(Dataset entries)

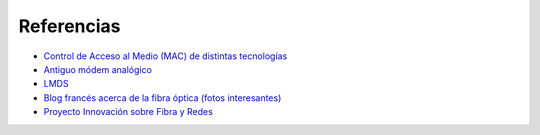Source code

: Referencias
==================

- `Control de Acceso al Medio (MAC) de distintas tecnologías <http://elvex.ugr.es/decsai/internet/pdf/4%20MAC.pdf>`_ 
- `Antiguo módem analógico <http://www.pchardware.org/modem/index.php>`_ 
- `LMDS  <http://www.monografias.com/trabajos13/guiadeim/guiadeim.shtml>`_ 
- `Blog francés acerca de la fibra óptica (fotos interesantes) <http://lafibre.info>`_ 
- `Proyecto Innovación sobre Fibra y Redes <http://fibraoptica.blog.tartanga.net/>`_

▸ EXERCISE DETAILS:
Find every line above that includes the word "http", then state how many there are and nothing more.

▸ TASK ANSWER:
5